In a simplified fashion, PUSH says that when we are done with our tasks we push the patient (or product) on to the next step in the process based on our needs—not the patient's. The opposite of this is to PULL. As soon as we are ready in our process, we reach out and get the next patient or product and PULL them into our process. Obviously, we would all prefer to be able to PULL things into our process when we are good and ready, and we may get a little upset if people are constantly pushing. Generally, processes that PULL are more easily synchronized.

So let's go back to the issue of coordination of flow between the ED and the floors. Why does the ED have a tendency to PUSH to get people moved out of their area? Typically it's because they are trying to balance their flow—as more people come in, the folks who are already there have to go somewhere. So they get pushed out to the floor or back to "the street."

So why don't we have the same problems in other areas like endoscopy or outpatient surgery? The primary difference is the amount of control that those processes have on the incoming stream of patients. We use that time-honored approach of "the appointment" to control the incoming flow. If we don't have a slot in the schedule, we move the patient to next week. This really is just reaching out to our patient population and PULLING them in when we are ready.

The ED doesn't have that luxury. We can't schedule motor vehicle accidents and strokes to fit the convenience of our processes. And because the ED can't schedule when people arrive, it starts a whole chain of events that ripples through the organization. A surge in the ED causes a surge in ICU and med-surg, and everyone gets out of synchronization.

Does that mean that this will never change? Not really. There are some great process flow activities being done to improve the flow in the ED—and they are really helping. But perhaps one of the most interesting changes on the horizon isn't even coming from process improvement projects in the ED; it is coming from marketing!

A key satisfaction differentiator for people who use the ED—and have a choice—is the wait time. When the marketing folks recognized this, it became a key advertising focus: "We guarantee we will see you in the ED within 30 minutes." Now, by itself, that didn't really change our flow, it just put a lot more pressure on the ED staff!

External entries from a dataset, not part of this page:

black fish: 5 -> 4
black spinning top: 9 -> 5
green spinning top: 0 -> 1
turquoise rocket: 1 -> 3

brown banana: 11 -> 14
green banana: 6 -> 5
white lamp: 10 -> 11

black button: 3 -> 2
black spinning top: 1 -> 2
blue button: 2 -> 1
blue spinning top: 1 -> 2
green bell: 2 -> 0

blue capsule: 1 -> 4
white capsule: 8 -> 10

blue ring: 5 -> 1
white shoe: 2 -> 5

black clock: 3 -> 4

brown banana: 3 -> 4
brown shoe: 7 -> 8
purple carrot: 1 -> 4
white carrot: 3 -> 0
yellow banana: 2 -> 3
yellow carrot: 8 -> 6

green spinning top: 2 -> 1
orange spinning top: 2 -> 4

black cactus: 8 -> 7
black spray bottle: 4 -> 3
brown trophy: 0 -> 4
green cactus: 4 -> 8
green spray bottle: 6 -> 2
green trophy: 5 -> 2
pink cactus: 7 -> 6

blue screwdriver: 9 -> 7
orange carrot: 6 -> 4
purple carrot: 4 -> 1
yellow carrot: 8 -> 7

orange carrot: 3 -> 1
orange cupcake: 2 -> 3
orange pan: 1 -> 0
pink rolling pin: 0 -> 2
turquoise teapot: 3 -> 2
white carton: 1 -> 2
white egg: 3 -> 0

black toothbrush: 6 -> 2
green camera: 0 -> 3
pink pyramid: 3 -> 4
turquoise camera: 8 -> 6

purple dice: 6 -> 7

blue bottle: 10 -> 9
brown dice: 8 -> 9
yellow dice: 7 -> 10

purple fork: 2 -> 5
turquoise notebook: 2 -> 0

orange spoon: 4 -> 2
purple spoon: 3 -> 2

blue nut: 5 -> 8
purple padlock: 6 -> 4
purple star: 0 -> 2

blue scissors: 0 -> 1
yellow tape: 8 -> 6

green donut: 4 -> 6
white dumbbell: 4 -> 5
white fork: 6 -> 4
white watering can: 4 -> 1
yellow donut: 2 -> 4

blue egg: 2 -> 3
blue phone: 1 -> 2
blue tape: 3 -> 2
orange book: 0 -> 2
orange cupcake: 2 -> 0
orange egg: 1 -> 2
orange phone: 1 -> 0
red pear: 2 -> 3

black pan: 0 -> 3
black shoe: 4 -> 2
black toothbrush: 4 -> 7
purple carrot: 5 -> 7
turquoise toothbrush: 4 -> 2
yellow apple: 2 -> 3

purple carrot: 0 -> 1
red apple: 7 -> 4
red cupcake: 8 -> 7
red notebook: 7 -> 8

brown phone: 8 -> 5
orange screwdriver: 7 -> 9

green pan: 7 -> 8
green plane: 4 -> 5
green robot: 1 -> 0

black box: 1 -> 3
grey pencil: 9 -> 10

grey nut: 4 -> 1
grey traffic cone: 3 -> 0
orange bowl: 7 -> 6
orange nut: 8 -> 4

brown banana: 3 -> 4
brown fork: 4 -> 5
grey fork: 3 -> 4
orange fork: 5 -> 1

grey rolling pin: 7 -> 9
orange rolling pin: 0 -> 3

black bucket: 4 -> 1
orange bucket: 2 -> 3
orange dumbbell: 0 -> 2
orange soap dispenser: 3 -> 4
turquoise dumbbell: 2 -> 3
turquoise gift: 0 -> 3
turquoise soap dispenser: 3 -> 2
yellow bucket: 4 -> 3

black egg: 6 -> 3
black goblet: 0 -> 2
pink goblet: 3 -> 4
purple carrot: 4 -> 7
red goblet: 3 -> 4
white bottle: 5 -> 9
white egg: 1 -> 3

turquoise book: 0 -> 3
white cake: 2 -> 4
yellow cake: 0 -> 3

The real change came when the marketing people took it to the next level—displaying the actual wait time on billboards or on the Internet. "The present wait time at our ED is 12 minutes." This results in a fascinating change in the whole process dynamic. In the past there was no control over the incoming flow to the ED (except for diversion). Now the incoming flow is being balanced by market forces. If the wait time is long at one ED, people will check the Internet and go to another ED with a shorter wait time. Without a lot of prior process thinking, we are now doing what might be called "load leveling" out in the community.

This will change the whole PUSH-PULL dynamic. Now when an ED is ready for more patients from the community, it reduces its wait time on the Internet, and in the larger markets, this will result in PULLING patients from the community to the ED—something that in the past we could never control as directly.

Of course, this is not happening everywhere or that quickly, but it is an interesting example of how we can use tools like PUSH-PULL to better understand and communicate the process world we deal with every day.